** Opening Entries shown block **

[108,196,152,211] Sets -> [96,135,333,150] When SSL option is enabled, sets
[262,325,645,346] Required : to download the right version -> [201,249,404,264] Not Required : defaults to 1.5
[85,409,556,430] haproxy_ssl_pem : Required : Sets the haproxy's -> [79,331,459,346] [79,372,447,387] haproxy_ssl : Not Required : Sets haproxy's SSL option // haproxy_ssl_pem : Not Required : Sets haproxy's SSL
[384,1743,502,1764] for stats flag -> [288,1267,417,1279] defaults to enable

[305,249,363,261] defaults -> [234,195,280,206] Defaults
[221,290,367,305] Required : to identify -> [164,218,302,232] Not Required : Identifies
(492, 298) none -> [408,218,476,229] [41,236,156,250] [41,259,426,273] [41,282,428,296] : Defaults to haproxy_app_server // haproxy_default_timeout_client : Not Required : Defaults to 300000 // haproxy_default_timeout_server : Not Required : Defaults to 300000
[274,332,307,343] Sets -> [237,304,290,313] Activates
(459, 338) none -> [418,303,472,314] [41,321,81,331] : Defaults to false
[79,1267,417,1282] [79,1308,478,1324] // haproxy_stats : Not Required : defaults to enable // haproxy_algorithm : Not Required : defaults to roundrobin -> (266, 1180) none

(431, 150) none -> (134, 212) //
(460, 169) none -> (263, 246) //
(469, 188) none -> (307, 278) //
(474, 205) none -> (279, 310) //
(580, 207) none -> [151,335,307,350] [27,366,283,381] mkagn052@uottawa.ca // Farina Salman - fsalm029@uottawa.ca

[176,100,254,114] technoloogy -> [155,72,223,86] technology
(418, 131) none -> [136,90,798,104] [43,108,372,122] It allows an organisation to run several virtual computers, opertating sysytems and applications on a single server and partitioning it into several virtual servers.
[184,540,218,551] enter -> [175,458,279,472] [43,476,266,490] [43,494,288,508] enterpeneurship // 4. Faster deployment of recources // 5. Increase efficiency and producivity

** Closing Entries shown block **

What is expected:
Each line from the one that holds "[176,100,254,114] technoloogy ->" to the end of the records above should be transcribed exactly, both ends included.

Response:
[176,100,254,114] technoloogy -> [155,72,223,86] technology
(418, 131) none -> [136,90,798,104] [43,108,372,122] It allows an organisation to run several virtual computers, opertating sysytems and applications on a single server and partitioning it into several virtual servers.
[184,540,218,551] enter -> [175,458,279,472] [43,476,266,490] [43,494,288,508] enterpeneurship // 4. Faster deployment of recources // 5. Increase efficiency and producivity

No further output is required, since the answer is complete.